I'd keep it. You'll also lose the failsafe by removing the Aquamist kit won't you? I like to actually know my kit is working, along with the low level lights and failsafes and stuff. Just my opinion.
Thanks for looking out Nick. I wrestled with this decision for a while, but after having electrical issues for the past few years (randomly blown multiple 3 bar and 2.5bar MAP sensors, one N75, one bank 1 02 sensor) I’m left with the Aquamist connections to the ECU wiring harness and/or the second, newer ECU only flashed with an APR K04 file and more recently the Eurodyne BT file. There’s nothing else I can think of that could fry MAP sensors other than the wiring job we did years ago to install Aquamist.
Last night I disconnected the Aquamist wiring harness connections and power and I’ll install a new MAP sensor since the only code remaining before starting the engine is a boost sensor signal too low code. I think this means that it’s bad but we had a MAP sensor go bad when it was in the shop before I picked it up. I have a feeling it has to do with the Aquamist wiring or ECU as they did take the ECU out which could have shifted some wires around or shorted something if the Aquamist connections were not secure. With this troubleshooting, I’ll be removing the dash and glove box to remove the remaining Aquamist wiring and gauge which will then allow me access to the passenger side firewall to feed the Torqbyte wiring through easier.

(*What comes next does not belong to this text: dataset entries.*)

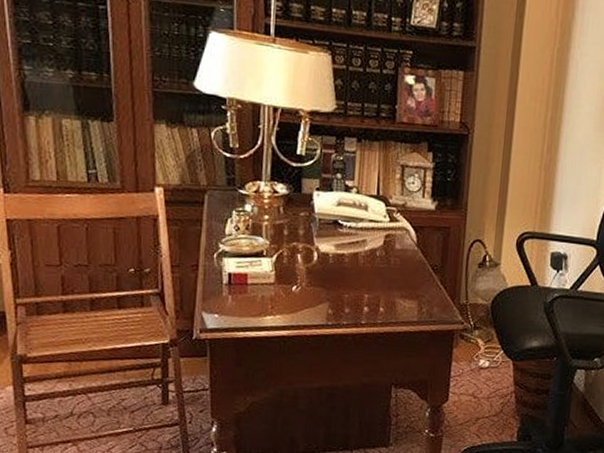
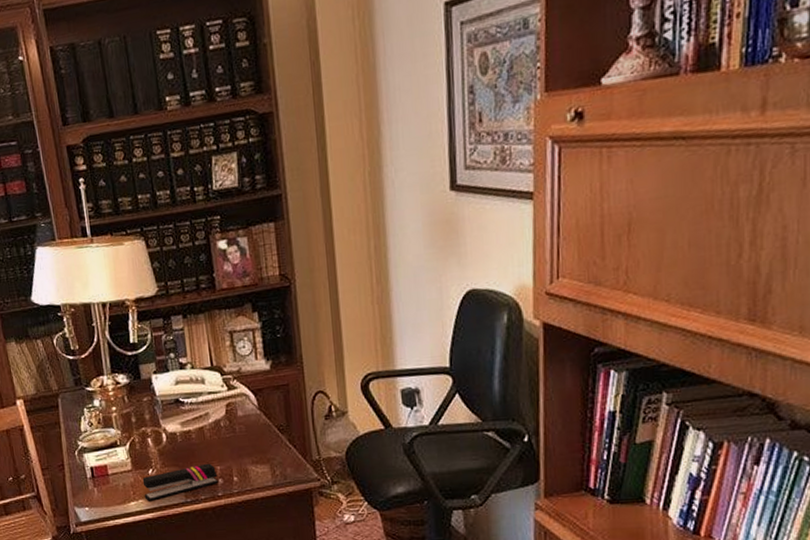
stapler: none [283,289,364,319] -> present [142,463,218,501]

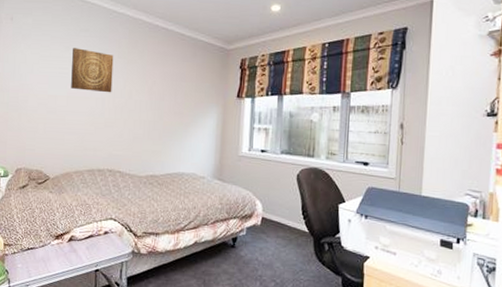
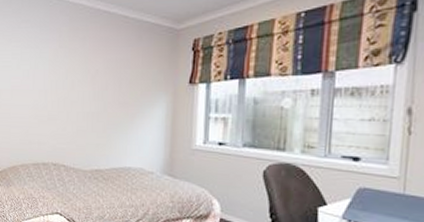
wall art: present [71,48,114,93] -> none [14,40,55,85]

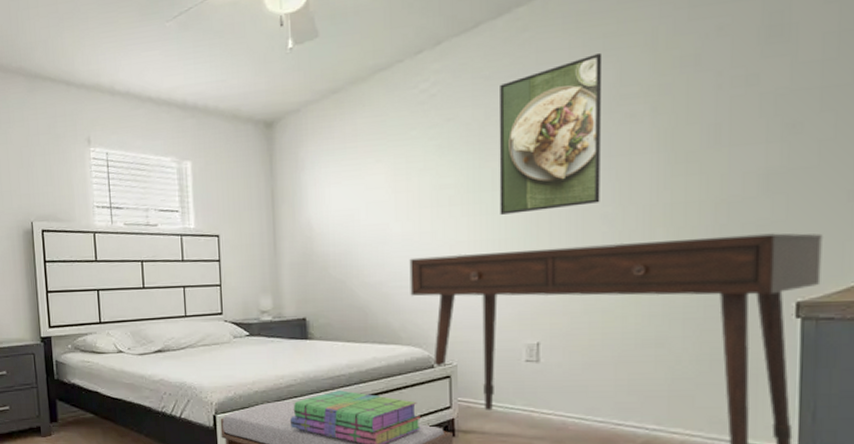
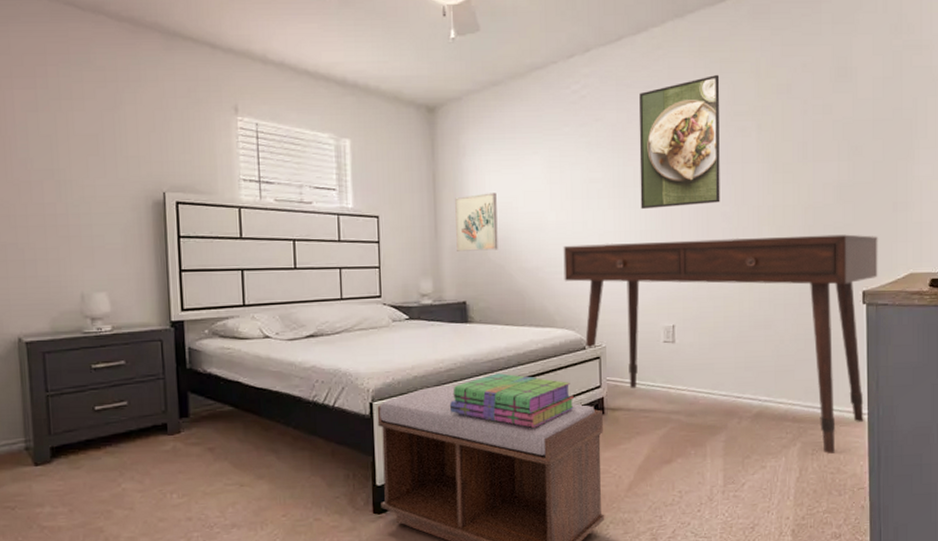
wall art: none [294,205,339,268] -> present [455,192,498,251]

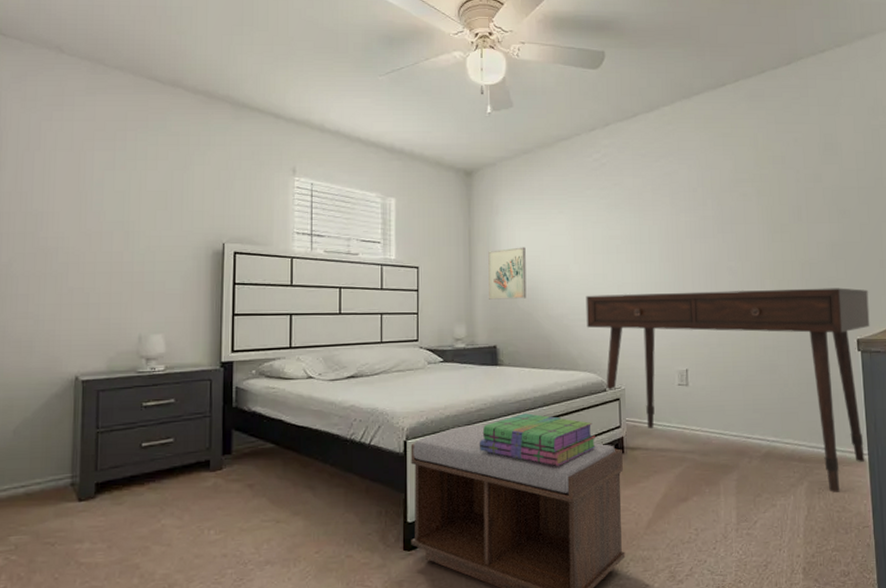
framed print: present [639,75,720,209] -> none [653,148,726,263]

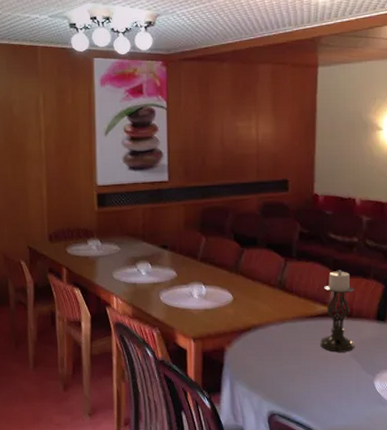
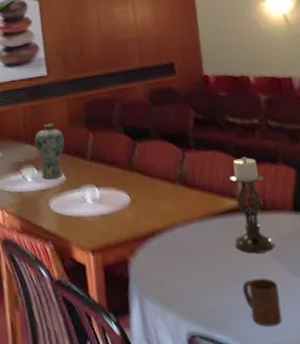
vase: none [152,225,179,275] -> present [34,123,65,179]
cup: none [320,373,351,412] -> present [242,278,283,327]

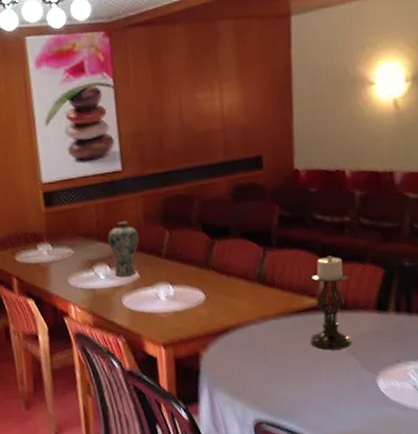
cup: present [242,278,283,327] -> none [313,372,351,416]

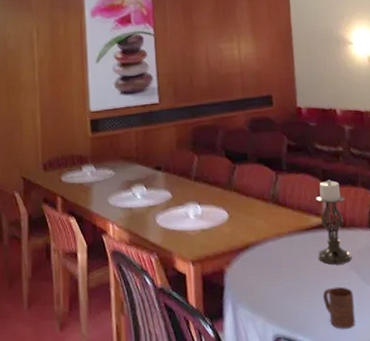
vase: present [108,221,139,277] -> none [145,146,172,197]
cup: none [313,372,351,416] -> present [322,286,356,329]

In terms of water meth, I decided to try simplifying the fuel control and have the two Bosch twin spray port injectors and Aquamist water meth pump controlled by my Torqbyte CM5-LT unit (up to 4 PWM outputs). I’ll be re-using the Aquamist FAV to maintain a constant pump pressure but will lose the Aquamist flow sensor and level sensor in the gauge. I never let me meth tank run low as I have the Aquamist 5qt twin tank in the trunk so the level light on the Aquamist gauge is not a major loss. As for the failsaife, the Aquamist system was tied into the N75 but would not do anything since I’m using the Greddy Profec boost controller. The flow sensor or visual flow gauge is a loss but I’ve been looking at the AEM H20 flow gauge (shows up to 1,000cc/min) or the AEM failsafe H20 flow gauge thanks to Eric. If I go with the failsafe version I’ll figure out how to tie it into the Greddy wiring to dump boost but to be honest, with the two Bosch twin spray port injectors I should have more than enough fuel volume needed for the EFR 7163 turbo. At that point methanol would strictly be a conditioning agent for octane and cooling and the failsafe would be irrelevant.